== Extracted text
Get ready for some uncompromising hardcore punk action because COOKED just dropped two fiery singles, “Doomed” and “FTW.” These tracks are straight-up fastcore, no holding back, and they pack a serious punch. The band’s really hitting their stride with a sound that’s honet to the core.
They’re pretty stoked about where their music’s heading, and they can’t wait for you all to hear their new 5-song EP. It’s all about letting their individual influences and personalities shine through. Plus, they’ve been rubbing shoulders with some killer bands in the New England scene, and they’re hyped to hit new cities and hang with new mates.
And speaking of cool bands, COOKED’s got some recommendations for you. If you’re digging their sound, you gotta check out these acts: Gumskab, Misery Whip, Slighted, Louzy, FishFace, Torn, Jackal, Spurr, Blossom, and Clock Out.
“Doomed” and “FTW” come as personal confessions from COOKED’s heart, revealing a raw and unfiltered perspective on life’s harsh realities.Today, we’re pleased to give you an in-depth explanation of both tracks, delivered by the band themselves.
Coming off the coat tails of our first EP “The Hanged Man”; lyrically I wanted to keep a narrative going.
When I was 22 living in San Diego I got the word DOOMED tattooed on my chest. Looking back at that now the heavy foreshadowing is almost ironic.
I wanted to paint a picture of my life at the time in this song: malnourished, strung out, and homeless.
The new record as a whole dives a little deeper and gets much darker within the topics of drug addiction, isolation, and mental health.
“Spilling blood every time that I shoot/ my veins are all gone/ fuck it I’m doomed” all of my lyrics are very on the nose, and as I looked back on those times while writing these lyrics, I wanted to paint the listener a vivid and honest picture. At the time I remember how people would look at me: with disgust. It was all a mirror to how I truly looked at myself. From walking down highways and alleyways, spilling blood all over Starbucks bathroom floors, to stealing so I could get high. “A Junkie said to me/ do better with your life/ who do you want to be?/I just want to die”.
While on the street I made a lot of acquaintances; one of them was a junkie named Hannah. Her and her girlfriend Shelby were on the run at the time, I guess Hannah skipped bail and they were living on the streets doing exactly what I was doing.
She told me how “this life” wasn’t for me, that I wasn’t the type of person who was gonna make it out there. At the time I wasn’t going to listen to anybody, but she was right. I was a self destructive and broken kid, i wasn’t some hardened criminal who was a by-product of America’s prison system, even if that’s where I was headed.
Right now in 2023 I see a lot of people-young and old-struggling the same way I was. And I think stories like this are important, not to portray them in some sort of sympathizing light or some sort of romanticized lore. But I know there are plenty of people with similar if not much worse stories than mine thinking they have no other options and that they are doomed.
As dark and bleak as it is right now, there is always hope.
Growing up I always had food on the table, a roof over my head, and good education. I have gratitude now for how my parents truly tried their best.
With that being said, Homelife was tough. Domestic violence, religion, mental health issues, and general dysfunction.
====
- Task set -
1. Summarize the COOKED article in two sentences.
2. Output the stretch of the COOKED article from "Right now in" through "and general dysfunction.".
The rows that follow aren't needed for anything here.
== Source data
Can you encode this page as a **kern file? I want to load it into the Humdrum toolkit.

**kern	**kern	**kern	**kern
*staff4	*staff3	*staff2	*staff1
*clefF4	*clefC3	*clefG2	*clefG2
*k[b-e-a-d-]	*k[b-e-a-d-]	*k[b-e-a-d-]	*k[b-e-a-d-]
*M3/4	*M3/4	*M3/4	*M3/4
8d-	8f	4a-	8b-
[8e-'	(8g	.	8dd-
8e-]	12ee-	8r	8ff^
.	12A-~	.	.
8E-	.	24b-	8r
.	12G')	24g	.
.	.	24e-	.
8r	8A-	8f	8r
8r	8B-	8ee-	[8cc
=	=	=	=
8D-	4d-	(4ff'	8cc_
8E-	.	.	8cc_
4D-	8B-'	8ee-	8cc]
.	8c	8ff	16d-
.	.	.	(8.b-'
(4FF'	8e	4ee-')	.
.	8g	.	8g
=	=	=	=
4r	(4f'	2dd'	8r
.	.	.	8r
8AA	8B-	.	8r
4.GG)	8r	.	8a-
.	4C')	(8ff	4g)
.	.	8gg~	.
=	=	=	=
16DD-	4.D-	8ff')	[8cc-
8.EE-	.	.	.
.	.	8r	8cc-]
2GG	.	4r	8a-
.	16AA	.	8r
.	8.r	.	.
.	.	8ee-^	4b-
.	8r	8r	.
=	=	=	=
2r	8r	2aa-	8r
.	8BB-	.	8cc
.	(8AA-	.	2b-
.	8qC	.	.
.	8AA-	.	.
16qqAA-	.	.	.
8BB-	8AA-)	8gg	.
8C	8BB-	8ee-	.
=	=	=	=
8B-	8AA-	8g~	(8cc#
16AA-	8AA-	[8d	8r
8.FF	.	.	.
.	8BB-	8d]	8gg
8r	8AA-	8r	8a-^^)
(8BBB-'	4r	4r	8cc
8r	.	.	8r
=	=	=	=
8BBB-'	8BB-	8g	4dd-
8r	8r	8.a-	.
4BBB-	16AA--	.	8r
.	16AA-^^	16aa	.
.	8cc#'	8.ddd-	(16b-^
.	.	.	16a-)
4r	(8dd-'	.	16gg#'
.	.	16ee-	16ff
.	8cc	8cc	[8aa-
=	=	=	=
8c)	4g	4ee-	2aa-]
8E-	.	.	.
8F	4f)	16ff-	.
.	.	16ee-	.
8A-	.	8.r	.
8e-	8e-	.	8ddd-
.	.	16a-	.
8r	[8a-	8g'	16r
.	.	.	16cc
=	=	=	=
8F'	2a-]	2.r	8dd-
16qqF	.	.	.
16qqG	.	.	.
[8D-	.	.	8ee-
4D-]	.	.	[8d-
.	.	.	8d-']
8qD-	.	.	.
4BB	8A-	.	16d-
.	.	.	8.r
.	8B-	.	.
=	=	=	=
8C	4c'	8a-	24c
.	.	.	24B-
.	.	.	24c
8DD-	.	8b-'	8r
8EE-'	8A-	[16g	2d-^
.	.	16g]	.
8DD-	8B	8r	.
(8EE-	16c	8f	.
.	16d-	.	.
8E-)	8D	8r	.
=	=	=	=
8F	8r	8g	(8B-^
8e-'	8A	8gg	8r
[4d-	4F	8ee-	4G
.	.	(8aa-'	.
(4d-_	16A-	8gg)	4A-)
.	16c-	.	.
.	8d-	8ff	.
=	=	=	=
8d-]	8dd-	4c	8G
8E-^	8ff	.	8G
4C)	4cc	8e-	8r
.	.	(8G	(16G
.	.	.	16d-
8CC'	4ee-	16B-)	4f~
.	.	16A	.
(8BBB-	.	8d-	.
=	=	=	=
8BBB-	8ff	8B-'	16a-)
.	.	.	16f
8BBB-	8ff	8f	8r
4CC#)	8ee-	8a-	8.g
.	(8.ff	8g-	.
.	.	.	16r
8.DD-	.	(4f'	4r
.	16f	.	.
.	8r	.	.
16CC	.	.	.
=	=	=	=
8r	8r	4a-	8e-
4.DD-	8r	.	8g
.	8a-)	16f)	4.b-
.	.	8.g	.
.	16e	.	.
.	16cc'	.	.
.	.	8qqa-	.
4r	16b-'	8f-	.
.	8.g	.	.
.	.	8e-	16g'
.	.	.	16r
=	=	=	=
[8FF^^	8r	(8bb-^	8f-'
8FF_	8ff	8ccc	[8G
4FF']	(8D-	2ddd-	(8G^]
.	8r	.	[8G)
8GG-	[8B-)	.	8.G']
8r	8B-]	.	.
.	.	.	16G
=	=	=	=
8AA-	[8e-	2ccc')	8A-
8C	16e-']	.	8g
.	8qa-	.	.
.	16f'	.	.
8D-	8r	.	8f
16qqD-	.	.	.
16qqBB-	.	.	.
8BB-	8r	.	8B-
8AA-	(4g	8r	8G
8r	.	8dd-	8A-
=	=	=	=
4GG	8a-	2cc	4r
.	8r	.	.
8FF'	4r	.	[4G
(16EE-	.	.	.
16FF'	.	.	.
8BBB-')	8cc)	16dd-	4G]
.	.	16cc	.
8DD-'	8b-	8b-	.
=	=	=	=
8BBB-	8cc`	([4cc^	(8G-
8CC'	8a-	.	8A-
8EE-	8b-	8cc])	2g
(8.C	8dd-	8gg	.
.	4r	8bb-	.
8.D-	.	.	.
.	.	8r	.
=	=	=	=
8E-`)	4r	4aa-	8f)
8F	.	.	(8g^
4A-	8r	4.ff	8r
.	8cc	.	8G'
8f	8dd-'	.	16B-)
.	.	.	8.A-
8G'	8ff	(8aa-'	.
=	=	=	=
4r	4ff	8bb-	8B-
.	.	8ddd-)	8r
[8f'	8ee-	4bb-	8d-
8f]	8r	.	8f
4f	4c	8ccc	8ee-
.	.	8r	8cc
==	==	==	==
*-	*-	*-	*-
====
- Exercise answers -
1. COOKED has released two fastcore singles, "Doomed" and "FTW," and is eager for listeners to hear its new 5-song EP. In the band's own explanation of "Doomed," the songwriter describes painting a picture of a time spent malnourished, strung out, and homeless, and insists that there is always hope.

2.
Right now in 2023 I see a lot of people-young and old-struggling the same way I was. And I think stories like this are important, not to portray them in some sort of sympathizing light or some sort of romanticized lore. But I know there are plenty of people with similar if not much worse stories than mine thinking they have no other options and that they are doomed.
As dark and bleak as it is right now, there is always hope.
Growing up I always had food on the table, a roof over my head, and good education. I have gratitude now for how my parents truly tried their best.
With that being said, Homelife was tough. Domestic violence, religion, mental health issues, and general dysfunction.